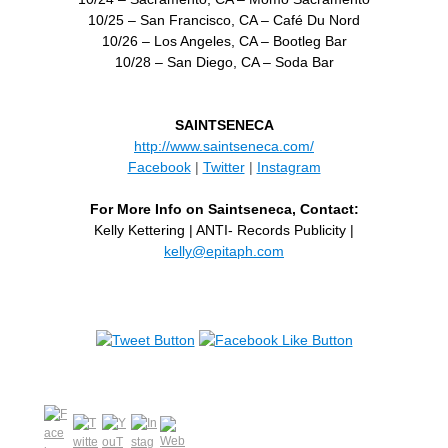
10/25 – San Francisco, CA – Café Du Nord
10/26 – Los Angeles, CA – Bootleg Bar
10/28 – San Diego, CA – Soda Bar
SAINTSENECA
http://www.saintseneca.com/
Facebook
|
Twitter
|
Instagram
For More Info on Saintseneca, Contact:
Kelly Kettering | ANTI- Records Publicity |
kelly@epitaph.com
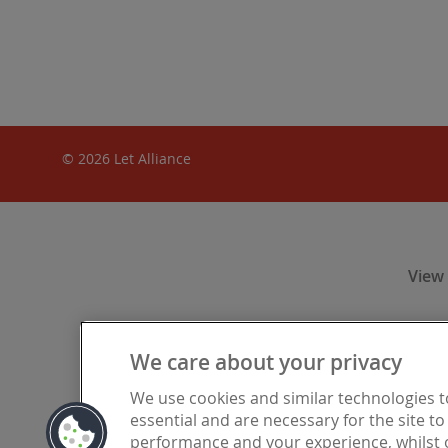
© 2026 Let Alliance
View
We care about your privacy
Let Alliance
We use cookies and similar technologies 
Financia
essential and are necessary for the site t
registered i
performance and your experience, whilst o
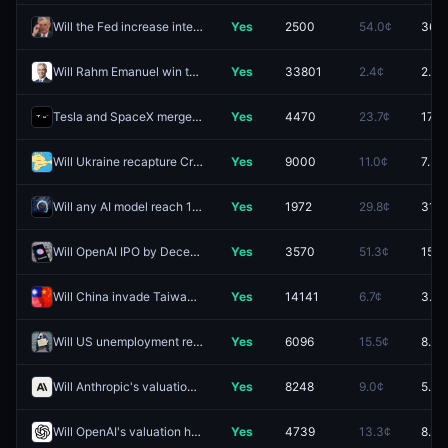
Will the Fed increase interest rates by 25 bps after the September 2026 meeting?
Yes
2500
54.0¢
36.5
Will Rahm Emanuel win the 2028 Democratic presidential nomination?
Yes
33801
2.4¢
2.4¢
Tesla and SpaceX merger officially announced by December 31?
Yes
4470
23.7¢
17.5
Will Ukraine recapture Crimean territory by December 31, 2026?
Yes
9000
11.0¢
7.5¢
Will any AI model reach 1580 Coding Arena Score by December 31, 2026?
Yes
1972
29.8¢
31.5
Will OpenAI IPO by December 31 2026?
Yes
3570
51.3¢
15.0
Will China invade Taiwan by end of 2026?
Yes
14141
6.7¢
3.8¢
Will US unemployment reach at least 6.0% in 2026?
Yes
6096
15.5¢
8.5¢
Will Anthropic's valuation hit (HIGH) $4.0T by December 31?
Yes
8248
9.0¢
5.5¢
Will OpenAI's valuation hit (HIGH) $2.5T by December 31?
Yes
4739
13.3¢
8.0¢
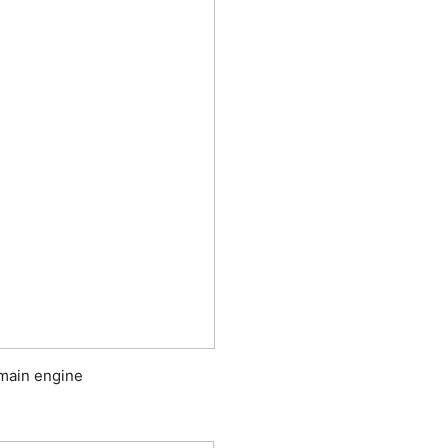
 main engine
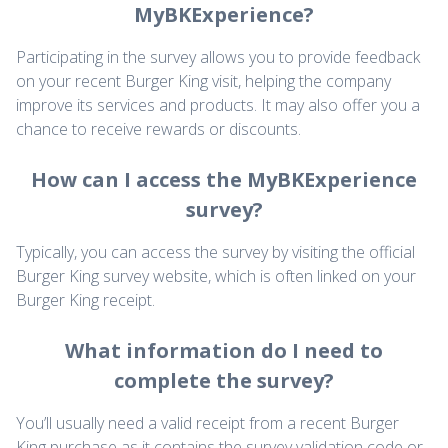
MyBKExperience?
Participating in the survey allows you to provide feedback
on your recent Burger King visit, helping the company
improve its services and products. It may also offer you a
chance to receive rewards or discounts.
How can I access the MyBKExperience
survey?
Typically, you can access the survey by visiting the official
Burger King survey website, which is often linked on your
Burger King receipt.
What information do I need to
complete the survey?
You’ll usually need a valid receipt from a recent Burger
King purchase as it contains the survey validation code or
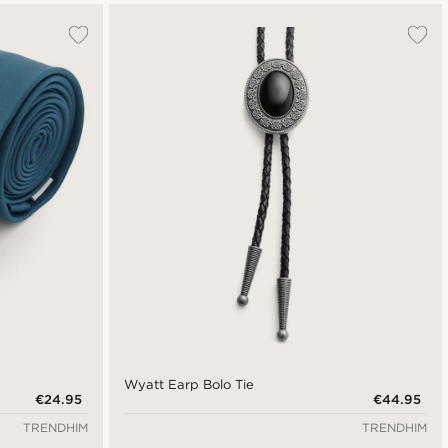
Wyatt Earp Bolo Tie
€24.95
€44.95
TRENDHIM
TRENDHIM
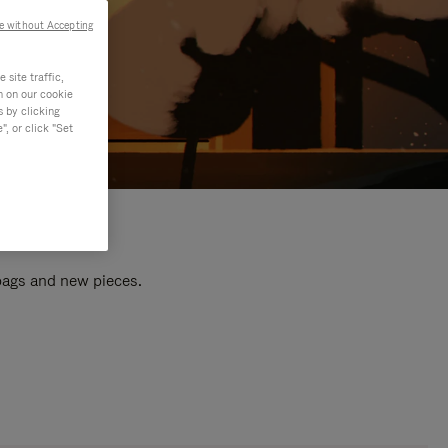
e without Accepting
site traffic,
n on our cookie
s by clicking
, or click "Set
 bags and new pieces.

* * * *

Task item :: Nothing except the lines from the one containing "2026 Let Alliance" through the one containing "You’ll usually need" should appear in the answer, exactly as above and without pictures.

Answer below ::
© 2026 Let Alliance
View
We care about your privacy
Let Alliance
We use cookies and similar technologies 
Financia
essential and are necessary for the site t
registered i
performance and your experience, whilst o
Will the Fed increase interest rates by 25 bps after the September 2026 meeting?
Yes
2500
54.0¢
36.5
Will Rahm Emanuel win the 2028 Democratic presidential nomination?
Yes
33801
2.4¢
2.4¢
Tesla and SpaceX merger officially announced by December 31?
Yes
4470
23.7¢
17.5
Will Ukraine recapture Crimean territory by December 31, 2026?
Yes
9000
11.0¢
7.5¢
Will any AI model reach 1580 Coding Arena Score by December 31, 2026?
Yes
1972
29.8¢
31.5
Will OpenAI IPO by December 31 2026?
Yes
3570
51.3¢
15.0
Will China invade Taiwan by end of 2026?
Yes
14141
6.7¢
3.8¢
Will US unemployment reach at least 6.0% in 2026?
Yes
6096
15.5¢
8.5¢
Will Anthropic's valuation hit (HIGH) $4.0T by December 31?
Yes
8248
9.0¢
5.5¢
Will OpenAI's valuation hit (HIGH) $2.5T by December 31?
Yes
4739
13.3¢
8.0¢
 main engine
MyBKExperience?
Participating in the survey allows you to provide feedback
on your recent Burger King visit, helping the company
improve its services and products. It may also offer you a
chance to receive rewards or discounts.
How can I access the MyBKExperience
survey?
Typically, you can access the survey by visiting the official
Burger King survey website, which is often linked on your
Burger King receipt.
What information do I need to
complete the survey?
You’ll usually need a valid receipt from a recent Burger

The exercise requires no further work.